A campanha do senador Flávio Bolsonaro (PL-RJ) exibiu um vídeo gerado por inteligência artificial (IA) com a imagem do ex-presidente Jair Bolsonaro durante a convenção do Partido Liberal, realizada no Rio de Janeiro no último sábado. De acordo com a equipe do candidato, o ex-presidente não tinha conhecimento prévio do conteúdo nem autorizou sua exibição. A decisão de produzir e veicular a mensagem teria partido exclusivamente do staff do senador.
O que diz a campanha
Em nota oficial, a assessoria de Flávio Bolsonaro afirmou que o vídeo foi elaborado com base em tecnologia de IA generativa e que seguiu todas as normas estabelecidas pelo Tribunal Superior Eleitoral (TSE). A equipe sustenta que o material não configura irregularidade, pois não foi utilizado para difamar adversários nem para simular declarações falsas do ex-presidente. “O vídeo é uma homenagem emocionante, com a voz e a imagem do presidente Bolsonaro geradas por IA, algo permitido pela legislação eleitoral desde que não haja conteúdo enganoso”, diz a nota.
No entanto, a ausência de autorização explícita de Jair Bolsonaro para o uso de sua imagem levanta questionamentos jurídicos. O ex-presidente está inelegível até 2030 por decisão do Tribunal Superior Eleitoral, mas não há impedimento legal para que apareça em materiais de campanha de terceiros, desde que não peça votos explicitamente.
Riscos jurídicos apontados por especialistas
Advogados especializados em direito eleitoral e digital ouvidos pela reportagem destacam três pontos críticos. O primeiro é a autorização de uso de imagem: de acordo com o Código Civil e a Lei de Direitos Autorais, a utilização da imagem de uma pessoa sem consentimento pode gerar indenização por danos morais e materiais. “Se Jair Bolsonaro não autorizou, a campanha de Flávio pode ser processada pelo próprio ex-presidente”, afirma o advogado eleitoral Ricardo Campos.
O segundo ponto é a possível violação das regras do TSE sobre inteligência artificial. Em resolução de fevereiro de 2024, a corte eleitoral proibiu o uso de deep fakes em campanhas, definindo-as como conteúdos sintéticos que alterem a realidade de forma a enganar o eleitor. “Se o vídeo for considerado um deep fake por simular uma declaração que não ocorreu, a campanha pode sofrer sanções como multa ou até cassação do registro”, explica a professora de direito digital Carolina Alves.

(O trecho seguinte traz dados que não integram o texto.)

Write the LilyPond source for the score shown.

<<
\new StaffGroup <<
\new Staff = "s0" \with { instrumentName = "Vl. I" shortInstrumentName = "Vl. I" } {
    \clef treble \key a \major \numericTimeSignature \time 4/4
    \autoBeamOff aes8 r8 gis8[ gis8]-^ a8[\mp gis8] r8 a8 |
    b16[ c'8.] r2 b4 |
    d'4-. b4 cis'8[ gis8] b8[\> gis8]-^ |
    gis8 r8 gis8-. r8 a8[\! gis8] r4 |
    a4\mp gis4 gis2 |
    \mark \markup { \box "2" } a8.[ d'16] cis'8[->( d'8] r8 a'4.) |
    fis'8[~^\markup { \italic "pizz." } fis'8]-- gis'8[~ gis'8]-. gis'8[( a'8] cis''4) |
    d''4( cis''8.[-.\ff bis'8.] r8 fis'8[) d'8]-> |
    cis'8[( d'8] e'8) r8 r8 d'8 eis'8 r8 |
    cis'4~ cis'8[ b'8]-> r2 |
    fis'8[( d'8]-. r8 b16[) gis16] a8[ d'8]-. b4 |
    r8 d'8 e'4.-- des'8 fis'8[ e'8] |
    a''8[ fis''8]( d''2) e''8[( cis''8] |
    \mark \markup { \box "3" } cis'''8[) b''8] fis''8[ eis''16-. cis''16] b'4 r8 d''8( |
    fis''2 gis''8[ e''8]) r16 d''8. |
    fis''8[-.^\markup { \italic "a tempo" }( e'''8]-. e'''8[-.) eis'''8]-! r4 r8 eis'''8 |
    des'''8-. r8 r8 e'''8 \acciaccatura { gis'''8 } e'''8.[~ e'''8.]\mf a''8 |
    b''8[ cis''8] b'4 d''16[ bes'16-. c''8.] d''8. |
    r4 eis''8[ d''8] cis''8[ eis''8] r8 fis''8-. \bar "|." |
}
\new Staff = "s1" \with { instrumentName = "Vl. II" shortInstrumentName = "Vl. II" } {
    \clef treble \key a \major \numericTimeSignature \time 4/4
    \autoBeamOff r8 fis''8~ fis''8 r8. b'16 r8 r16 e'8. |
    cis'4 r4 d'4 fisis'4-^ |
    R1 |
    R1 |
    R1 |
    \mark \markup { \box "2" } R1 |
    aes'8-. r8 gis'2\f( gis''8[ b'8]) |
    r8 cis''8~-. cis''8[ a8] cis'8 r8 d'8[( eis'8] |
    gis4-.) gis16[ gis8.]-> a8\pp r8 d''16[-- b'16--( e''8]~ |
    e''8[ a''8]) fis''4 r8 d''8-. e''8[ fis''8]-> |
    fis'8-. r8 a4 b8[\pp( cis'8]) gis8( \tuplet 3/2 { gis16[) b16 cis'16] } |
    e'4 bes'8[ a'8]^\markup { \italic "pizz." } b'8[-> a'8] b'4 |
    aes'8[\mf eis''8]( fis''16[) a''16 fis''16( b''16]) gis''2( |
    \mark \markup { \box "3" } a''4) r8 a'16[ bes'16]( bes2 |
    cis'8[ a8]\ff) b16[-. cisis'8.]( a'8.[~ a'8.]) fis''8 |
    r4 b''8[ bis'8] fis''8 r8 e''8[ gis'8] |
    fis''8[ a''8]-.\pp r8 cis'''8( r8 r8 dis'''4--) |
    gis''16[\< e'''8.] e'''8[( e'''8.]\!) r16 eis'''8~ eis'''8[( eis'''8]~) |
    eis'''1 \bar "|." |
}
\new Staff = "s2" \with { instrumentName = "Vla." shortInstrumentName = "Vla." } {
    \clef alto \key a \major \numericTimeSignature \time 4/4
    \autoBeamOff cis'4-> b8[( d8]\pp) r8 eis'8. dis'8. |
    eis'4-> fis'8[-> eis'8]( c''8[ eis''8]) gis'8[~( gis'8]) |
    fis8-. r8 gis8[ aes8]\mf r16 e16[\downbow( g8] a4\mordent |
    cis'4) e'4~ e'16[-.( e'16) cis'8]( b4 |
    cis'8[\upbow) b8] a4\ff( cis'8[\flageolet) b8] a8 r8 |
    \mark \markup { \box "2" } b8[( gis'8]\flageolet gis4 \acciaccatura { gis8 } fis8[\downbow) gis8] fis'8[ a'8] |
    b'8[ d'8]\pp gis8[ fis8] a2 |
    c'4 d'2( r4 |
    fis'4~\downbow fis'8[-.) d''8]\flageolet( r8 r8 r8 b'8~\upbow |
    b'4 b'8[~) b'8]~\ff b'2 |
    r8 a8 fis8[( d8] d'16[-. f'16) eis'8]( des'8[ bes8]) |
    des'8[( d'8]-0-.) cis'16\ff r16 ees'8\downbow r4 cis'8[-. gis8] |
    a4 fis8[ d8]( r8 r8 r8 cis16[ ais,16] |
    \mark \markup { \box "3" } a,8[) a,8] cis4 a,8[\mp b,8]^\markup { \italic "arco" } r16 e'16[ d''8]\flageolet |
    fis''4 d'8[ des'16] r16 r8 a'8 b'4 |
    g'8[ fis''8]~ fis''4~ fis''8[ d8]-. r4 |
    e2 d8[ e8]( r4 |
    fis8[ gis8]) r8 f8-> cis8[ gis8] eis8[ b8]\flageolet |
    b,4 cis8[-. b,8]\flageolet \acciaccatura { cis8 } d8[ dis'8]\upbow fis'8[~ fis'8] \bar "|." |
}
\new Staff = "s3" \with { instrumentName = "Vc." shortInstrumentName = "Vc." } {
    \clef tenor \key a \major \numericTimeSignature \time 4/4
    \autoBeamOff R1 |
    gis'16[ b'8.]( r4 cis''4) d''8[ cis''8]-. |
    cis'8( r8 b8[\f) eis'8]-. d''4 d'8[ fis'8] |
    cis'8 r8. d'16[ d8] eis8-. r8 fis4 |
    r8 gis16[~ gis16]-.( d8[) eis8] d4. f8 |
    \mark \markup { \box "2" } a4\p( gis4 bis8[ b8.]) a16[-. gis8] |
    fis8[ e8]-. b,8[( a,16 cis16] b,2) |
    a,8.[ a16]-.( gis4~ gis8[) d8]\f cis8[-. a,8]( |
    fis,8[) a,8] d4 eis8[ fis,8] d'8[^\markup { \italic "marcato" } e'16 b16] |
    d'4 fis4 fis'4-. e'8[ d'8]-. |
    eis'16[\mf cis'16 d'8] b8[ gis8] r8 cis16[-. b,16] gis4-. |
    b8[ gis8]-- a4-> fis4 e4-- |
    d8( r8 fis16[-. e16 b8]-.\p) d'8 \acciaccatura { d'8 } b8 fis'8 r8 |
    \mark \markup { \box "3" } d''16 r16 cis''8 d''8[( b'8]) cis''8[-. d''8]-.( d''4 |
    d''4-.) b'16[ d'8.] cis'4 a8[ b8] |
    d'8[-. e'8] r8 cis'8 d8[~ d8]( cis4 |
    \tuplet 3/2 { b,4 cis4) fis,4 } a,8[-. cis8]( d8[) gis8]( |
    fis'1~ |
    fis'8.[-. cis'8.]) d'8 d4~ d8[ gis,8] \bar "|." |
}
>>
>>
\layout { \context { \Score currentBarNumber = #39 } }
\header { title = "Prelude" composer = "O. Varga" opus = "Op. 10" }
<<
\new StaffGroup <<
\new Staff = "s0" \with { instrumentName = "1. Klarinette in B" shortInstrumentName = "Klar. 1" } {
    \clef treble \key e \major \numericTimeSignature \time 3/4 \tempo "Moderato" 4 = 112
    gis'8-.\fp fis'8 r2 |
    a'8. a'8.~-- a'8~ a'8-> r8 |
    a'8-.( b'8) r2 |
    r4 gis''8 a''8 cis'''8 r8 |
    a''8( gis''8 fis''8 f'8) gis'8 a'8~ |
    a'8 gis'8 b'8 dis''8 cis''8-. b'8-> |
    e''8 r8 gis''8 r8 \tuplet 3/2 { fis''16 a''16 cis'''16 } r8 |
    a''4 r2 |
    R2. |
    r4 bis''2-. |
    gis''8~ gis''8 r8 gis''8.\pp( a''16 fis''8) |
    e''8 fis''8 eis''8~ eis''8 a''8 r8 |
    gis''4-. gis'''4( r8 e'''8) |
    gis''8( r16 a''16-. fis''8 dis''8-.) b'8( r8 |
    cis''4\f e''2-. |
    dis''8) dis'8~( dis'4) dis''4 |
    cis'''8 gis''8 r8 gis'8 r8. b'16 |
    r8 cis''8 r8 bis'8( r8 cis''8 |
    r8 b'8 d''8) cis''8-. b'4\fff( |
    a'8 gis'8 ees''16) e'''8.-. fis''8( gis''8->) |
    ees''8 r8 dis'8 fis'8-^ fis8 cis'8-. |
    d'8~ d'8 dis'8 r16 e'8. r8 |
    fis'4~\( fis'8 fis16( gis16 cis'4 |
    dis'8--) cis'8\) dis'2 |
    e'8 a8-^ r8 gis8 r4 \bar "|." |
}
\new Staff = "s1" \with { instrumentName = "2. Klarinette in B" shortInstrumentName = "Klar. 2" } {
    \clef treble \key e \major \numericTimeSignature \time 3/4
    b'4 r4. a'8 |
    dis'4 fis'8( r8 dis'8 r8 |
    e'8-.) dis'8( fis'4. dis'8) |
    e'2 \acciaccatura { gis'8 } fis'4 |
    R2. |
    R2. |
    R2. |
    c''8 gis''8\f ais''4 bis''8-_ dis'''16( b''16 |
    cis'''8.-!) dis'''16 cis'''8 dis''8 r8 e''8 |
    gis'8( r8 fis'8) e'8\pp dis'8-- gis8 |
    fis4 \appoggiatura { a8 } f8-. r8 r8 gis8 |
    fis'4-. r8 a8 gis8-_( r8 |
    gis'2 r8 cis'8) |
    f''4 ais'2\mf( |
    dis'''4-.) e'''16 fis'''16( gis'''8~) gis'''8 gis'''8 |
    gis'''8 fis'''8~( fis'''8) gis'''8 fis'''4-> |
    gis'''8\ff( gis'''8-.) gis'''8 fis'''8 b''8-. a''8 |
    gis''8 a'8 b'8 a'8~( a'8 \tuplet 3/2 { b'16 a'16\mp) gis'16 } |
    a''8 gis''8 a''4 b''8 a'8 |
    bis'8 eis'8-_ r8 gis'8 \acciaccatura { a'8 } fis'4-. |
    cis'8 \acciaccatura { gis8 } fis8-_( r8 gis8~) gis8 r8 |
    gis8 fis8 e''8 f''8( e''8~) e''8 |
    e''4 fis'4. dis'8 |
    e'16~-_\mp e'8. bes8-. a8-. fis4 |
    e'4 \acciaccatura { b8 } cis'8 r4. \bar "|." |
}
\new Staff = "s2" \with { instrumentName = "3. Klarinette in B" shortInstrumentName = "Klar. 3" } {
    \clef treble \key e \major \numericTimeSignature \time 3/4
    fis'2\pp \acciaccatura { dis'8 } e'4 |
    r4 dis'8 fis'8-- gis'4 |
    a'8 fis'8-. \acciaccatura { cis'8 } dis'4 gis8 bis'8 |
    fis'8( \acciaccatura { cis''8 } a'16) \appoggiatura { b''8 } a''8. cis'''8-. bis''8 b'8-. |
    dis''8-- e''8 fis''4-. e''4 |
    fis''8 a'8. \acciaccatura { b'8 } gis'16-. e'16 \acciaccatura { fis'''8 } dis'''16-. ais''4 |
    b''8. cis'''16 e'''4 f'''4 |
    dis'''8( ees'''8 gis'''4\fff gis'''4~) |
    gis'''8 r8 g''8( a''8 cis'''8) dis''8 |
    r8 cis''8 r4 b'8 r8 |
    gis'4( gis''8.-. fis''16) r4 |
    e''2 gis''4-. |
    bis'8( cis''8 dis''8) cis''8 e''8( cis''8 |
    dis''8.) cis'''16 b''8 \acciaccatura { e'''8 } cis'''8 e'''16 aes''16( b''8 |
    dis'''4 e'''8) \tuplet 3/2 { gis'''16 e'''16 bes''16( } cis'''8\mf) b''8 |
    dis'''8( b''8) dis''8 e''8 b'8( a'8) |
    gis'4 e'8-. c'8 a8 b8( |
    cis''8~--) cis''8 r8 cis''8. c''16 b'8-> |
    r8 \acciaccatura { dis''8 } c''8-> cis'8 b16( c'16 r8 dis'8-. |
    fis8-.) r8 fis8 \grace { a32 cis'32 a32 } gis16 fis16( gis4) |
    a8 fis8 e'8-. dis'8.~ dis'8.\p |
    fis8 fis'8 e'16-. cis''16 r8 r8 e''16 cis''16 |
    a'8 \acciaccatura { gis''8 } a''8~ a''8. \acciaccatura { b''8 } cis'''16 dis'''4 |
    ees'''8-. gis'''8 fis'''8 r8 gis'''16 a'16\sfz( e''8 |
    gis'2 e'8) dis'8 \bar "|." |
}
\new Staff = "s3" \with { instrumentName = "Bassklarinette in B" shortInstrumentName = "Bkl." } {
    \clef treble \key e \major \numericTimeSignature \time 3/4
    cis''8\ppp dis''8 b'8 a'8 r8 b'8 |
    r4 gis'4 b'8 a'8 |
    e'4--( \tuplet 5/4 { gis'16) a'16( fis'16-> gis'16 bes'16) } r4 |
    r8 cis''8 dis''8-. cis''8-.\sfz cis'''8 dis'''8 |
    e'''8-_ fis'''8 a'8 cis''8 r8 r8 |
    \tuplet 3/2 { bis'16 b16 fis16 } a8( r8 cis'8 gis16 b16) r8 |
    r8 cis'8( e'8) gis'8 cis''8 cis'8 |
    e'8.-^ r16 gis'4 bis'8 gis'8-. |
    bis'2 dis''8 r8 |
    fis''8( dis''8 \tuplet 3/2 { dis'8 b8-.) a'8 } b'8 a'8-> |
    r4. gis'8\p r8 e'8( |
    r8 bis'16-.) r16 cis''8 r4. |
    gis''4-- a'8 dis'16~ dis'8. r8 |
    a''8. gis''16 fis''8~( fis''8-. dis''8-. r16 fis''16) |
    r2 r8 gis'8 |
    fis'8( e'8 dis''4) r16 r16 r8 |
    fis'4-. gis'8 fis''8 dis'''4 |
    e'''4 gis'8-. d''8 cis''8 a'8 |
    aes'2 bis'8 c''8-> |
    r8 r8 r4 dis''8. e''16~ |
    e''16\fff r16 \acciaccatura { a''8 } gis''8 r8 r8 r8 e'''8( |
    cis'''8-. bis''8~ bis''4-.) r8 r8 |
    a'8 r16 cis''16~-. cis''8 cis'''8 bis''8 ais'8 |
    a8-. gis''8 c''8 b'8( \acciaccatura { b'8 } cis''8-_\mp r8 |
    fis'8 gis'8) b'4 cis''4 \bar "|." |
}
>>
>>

Por fim, o terceiro risco é de natureza criminal: a divulgação não autorizada da imagem de alguém, especialmente se houver potencial de dano, pode configurar o crime de violação de direito autoral previsto no artigo 184 do Código Penal. “É um campo nebuloso, mas a Justiça Eleitoral pode remeter o caso ao Ministério Público para investigação”, acrescenta Campos.
Repercussão e possíveis consequências
A exibição do vídeo gerou reações imediatas entre adversários políticos e nas redes sociais. O presidente do diretório nacional do PT, deputado Gleisi Hoffmann, classificou o episódio como “mais um exemplo do desrespeito do bolsonarismo às leis”. Já o cientista político João Paulo Teixeira, da Universidade Federal do Rio de Janeiro, avalia que o uso de IA em campanhas tende a crescer, mas “sem regras claras, o risco de judicialização é alto”.
A situação pode ser analisada tanto pela Justiça Eleitoral quanto pelo Supremo Tribunal Federal (STF), que já discute a regulamentação do uso de inteligência artificial em processos eleitorais. O Tribunal Regional Eleitoral do Rio de Janeiro (TRE-RJ) informou que não há, até o momento, representação formal contra a campanha de Flávio Bolsonaro, mas que monitora o caso. A equipe do senador afirma que está à disposição da Justiça para esclarecimentos.
Flávio Bolsonaro, que disputa a reeleição, lidera as pesquisas de intenção de voto no estado. A polêmica, no entanto, pode gerar desgaste e incerteza sobre a validade de sua candidatura, caso o TSE entenda que houve irregularidade. O desfecho do caso deve servir de precedente para futuras campanhas que utilizem tecnologias semelhantes.